• [PROMPT] The entries below are to be copied exactly, with nothing left out.

Stored data:
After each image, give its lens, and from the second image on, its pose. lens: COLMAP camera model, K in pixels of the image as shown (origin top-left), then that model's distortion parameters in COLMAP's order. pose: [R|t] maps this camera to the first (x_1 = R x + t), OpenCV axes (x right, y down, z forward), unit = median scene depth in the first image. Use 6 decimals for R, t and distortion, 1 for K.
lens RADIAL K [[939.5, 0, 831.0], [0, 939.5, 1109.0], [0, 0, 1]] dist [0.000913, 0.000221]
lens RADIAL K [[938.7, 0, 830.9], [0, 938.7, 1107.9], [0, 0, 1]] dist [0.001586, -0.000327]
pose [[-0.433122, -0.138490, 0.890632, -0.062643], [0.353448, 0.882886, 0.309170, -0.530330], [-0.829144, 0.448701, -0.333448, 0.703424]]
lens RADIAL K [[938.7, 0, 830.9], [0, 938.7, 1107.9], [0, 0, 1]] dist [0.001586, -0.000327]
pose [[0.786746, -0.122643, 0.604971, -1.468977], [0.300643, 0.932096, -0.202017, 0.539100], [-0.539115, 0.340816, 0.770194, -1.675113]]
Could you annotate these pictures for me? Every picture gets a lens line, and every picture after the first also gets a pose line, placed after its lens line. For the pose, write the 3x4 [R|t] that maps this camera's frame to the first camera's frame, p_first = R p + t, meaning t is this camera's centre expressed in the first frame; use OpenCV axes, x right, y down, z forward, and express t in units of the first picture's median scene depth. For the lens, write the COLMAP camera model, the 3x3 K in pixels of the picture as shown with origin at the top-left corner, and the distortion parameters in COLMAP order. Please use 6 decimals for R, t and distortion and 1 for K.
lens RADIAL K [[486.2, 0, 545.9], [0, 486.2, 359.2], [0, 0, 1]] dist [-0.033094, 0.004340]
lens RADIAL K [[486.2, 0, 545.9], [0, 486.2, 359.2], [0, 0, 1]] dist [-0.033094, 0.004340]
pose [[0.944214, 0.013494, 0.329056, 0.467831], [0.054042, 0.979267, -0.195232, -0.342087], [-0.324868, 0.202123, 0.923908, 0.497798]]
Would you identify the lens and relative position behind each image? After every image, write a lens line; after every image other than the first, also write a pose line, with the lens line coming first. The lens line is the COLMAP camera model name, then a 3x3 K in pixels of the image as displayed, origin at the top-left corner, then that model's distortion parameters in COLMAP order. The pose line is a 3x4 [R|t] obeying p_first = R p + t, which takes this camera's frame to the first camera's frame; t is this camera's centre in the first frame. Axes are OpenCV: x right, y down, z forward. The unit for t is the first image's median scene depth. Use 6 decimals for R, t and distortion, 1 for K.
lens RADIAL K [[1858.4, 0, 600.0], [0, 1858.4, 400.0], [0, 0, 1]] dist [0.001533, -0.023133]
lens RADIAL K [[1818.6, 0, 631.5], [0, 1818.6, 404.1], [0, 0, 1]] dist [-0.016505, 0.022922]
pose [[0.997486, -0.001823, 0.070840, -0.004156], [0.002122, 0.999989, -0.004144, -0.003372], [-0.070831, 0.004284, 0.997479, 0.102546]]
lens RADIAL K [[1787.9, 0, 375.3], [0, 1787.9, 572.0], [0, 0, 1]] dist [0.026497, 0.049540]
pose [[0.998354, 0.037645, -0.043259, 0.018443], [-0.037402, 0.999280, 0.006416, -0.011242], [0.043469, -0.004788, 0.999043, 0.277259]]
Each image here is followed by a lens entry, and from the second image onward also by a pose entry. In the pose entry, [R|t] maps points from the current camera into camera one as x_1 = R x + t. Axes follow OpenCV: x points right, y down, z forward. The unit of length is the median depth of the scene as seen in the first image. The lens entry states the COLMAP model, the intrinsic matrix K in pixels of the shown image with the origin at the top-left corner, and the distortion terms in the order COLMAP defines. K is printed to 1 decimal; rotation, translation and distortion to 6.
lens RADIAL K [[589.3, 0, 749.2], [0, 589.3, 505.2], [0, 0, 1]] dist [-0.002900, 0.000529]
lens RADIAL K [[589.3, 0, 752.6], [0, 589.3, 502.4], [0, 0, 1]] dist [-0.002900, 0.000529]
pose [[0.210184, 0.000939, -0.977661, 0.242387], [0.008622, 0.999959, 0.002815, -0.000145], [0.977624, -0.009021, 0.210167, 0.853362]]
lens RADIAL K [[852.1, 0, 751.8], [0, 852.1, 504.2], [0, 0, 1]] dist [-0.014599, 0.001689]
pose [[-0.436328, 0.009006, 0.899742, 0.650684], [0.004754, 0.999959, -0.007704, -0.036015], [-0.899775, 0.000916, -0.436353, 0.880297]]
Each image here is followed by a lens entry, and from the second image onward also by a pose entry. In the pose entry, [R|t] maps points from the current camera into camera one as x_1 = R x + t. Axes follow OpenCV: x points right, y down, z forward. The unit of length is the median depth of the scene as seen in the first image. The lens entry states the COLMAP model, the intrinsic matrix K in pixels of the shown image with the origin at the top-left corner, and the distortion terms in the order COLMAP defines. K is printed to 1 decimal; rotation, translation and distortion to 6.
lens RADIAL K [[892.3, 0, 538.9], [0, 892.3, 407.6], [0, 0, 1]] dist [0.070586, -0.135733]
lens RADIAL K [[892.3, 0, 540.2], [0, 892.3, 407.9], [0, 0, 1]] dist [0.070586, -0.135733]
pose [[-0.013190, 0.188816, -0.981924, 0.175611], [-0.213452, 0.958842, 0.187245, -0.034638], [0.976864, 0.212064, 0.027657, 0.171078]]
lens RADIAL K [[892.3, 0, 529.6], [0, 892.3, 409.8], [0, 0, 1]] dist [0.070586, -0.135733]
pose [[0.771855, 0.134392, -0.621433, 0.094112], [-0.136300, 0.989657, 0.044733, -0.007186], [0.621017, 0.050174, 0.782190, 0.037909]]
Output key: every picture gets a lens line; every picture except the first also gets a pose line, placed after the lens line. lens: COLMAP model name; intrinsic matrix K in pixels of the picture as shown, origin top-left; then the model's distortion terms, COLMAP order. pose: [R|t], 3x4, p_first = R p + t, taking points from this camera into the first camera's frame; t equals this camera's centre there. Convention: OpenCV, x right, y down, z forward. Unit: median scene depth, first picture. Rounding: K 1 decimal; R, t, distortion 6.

• [EXERCISE OUTPUT]
After each image, give its lens, and from the second image on, its pose. lens: COLMAP camera model, K in pixels of the image as shown (origin top-left), then that model's distortion parameters in COLMAP's order. pose: [R|t] maps this camera to the first (x_1 = R x + t), OpenCV axes (x right, y down, z forward), unit = median scene depth in the first image. Use 6 decimals for R, t and distortion, 1 for K.
lens RADIAL K [[939.5, 0, 831.0], [0, 939.5, 1109.0], [0, 0, 1]] dist [0.000913, 0.000221]
lens RADIAL K [[938.7, 0, 830.9], [0, 938.7, 1107.9], [0, 0, 1]] dist [0.001586, -0.000327]
pose [[-0.433122, -0.138490, 0.890632, -0.062643], [0.353448, 0.882886, 0.309170, -0.530330], [-0.829144, 0.448701, -0.333448, 0.703424]]
lens RADIAL K [[938.7, 0, 830.9], [0, 938.7, 1107.9], [0, 0, 1]] dist [0.001586, -0.000327]
pose [[0.786746, -0.122643, 0.604971, -1.468977], [0.300643, 0.932096, -0.202017, 0.539100], [-0.539115, 0.340816, 0.770194, -1.675113]]
Could you annotate these pictures for me? Every picture gets a lens line, and every picture after the first also gets a pose line, placed after its lens line. For the pose, write the 3x4 [R|t] that maps this camera's frame to the first camera's frame, p_first = R p + t, meaning t is this camera's centre expressed in the first frame; use OpenCV axes, x right, y down, z forward, and express t in units of the first picture's median scene depth. For the lens, write the COLMAP camera model, the 3x3 K in pixels of the picture as shown with origin at the top-left corner, and the distortion parameters in COLMAP order. Please use 6 decimals for R, t and distortion and 1 for K.
lens RADIAL K [[486.2, 0, 545.9], [0, 486.2, 359.2], [0, 0, 1]] dist [-0.033094, 0.004340]
lens RADIAL K [[486.2, 0, 545.9], [0, 486.2, 359.2], [0, 0, 1]] dist [-0.033094, 0.004340]
pose [[0.944214, 0.013494, 0.329056, 0.467831], [0.054042, 0.979267, -0.195232, -0.342087], [-0.324868, 0.202123, 0.923908, 0.497798]]
Would you identify the lens and relative position behind each image? After every image, write a lens line; after every image other than the first, also write a pose line, with the lens line coming first. The lens line is the COLMAP camera model name, then a 3x3 K in pixels of the image as displayed, origin at the top-left corner, then that model's distortion parameters in COLMAP order. The pose line is a 3x4 [R|t] obeying p_first = R p + t, which takes this camera's frame to the first camera's frame; t is this camera's centre in the first frame. Axes are OpenCV: x right, y down, z forward. The unit for t is the first image's median scene depth. Use 6 decimals for R, t and distortion, 1 for K.
lens RADIAL K [[1858.4, 0, 600.0], [0, 1858.4, 400.0], [0, 0, 1]] dist [0.001533, -0.023133]
lens RADIAL K [[1818.6, 0, 631.5], [0, 1818.6, 404.1], [0, 0, 1]] dist [-0.016505, 0.022922]
pose [[0.997486, -0.001823, 0.070840, -0.004156], [0.002122, 0.999989, -0.004144, -0.003372], [-0.070831, 0.004284, 0.997479, 0.102546]]
lens RADIAL K [[1787.9, 0, 375.3], [0, 1787.9, 572.0], [0, 0, 1]] dist [0.026497, 0.049540]
pose [[0.998354, 0.037645, -0.043259, 0.018443], [-0.037402, 0.999280, 0.006416, -0.011242], [0.043469, -0.004788, 0.999043, 0.277259]]
Each image here is followed by a lens entry, and from the second image onward also by a pose entry. In the pose entry, [R|t] maps points from the current camera into camera one as x_1 = R x + t. Axes follow OpenCV: x points right, y down, z forward. The unit of length is the median depth of the scene as seen in the first image. The lens entry states the COLMAP model, the intrinsic matrix K in pixels of the shown image with the origin at the top-left corner, and the distortion terms in the order COLMAP defines. K is printed to 1 decimal; rotation, translation and distortion to 6.
lens RADIAL K [[589.3, 0, 749.2], [0, 589.3, 505.2], [0, 0, 1]] dist [-0.002900, 0.000529]
lens RADIAL K [[589.3, 0, 752.6], [0, 589.3, 502.4], [0, 0, 1]] dist [-0.002900, 0.000529]
pose [[0.210184, 0.000939, -0.977661, 0.242387], [0.008622, 0.999959, 0.002815, -0.000145], [0.977624, -0.009021, 0.210167, 0.853362]]
lens RADIAL K [[852.1, 0, 751.8], [0, 852.1, 504.2], [0, 0, 1]] dist [-0.014599, 0.001689]
pose [[-0.436328, 0.009006, 0.899742, 0.650684], [0.004754, 0.999959, -0.007704, -0.036015], [-0.899775, 0.000916, -0.436353, 0.880297]]
Each image here is followed by a lens entry, and from the second image onward also by a pose entry. In the pose entry, [R|t] maps points from the current camera into camera one as x_1 = R x + t. Axes follow OpenCV: x points right, y down, z forward. The unit of length is the median depth of the scene as seen in the first image. The lens entry states the COLMAP model, the intrinsic matrix K in pixels of the shown image with the origin at the top-left corner, and the distortion terms in the order COLMAP defines. K is printed to 1 decimal; rotation, translation and distortion to 6.
lens RADIAL K [[892.3, 0, 538.9], [0, 892.3, 407.6], [0, 0, 1]] dist [0.070586, -0.135733]
lens RADIAL K [[892.3, 0, 540.2], [0, 892.3, 407.9], [0, 0, 1]] dist [0.070586, -0.135733]
pose [[-0.013190, 0.188816, -0.981924, 0.175611], [-0.213452, 0.958842, 0.187245, -0.034638], [0.976864, 0.212064, 0.027657, 0.171078]]
lens RADIAL K [[892.3, 0, 529.6], [0, 892.3, 409.8], [0, 0, 1]] dist [0.070586, -0.135733]
pose [[0.771855, 0.134392, -0.621433, 0.094112], [-0.136300, 0.989657, 0.044733, -0.007186], [0.621017, 0.050174, 0.782190, 0.037909]]
Output key: every picture gets a lens line; every picture except the first also gets a pose line, placed after the lens line. lens: COLMAP model name; intrinsic matrix K in pixels of the picture as shown, origin top-left; then the model's distortion terms, COLMAP order. pose: [R|t], 3x4, p_first = R p + t, taking points from this camera into the first camera's frame; t equals this camera's centre there. Convention: OpenCV, x right, y down, z forward. Unit: median scene depth, first picture. Rounding: K 1 decimal; R, t, distortion 6.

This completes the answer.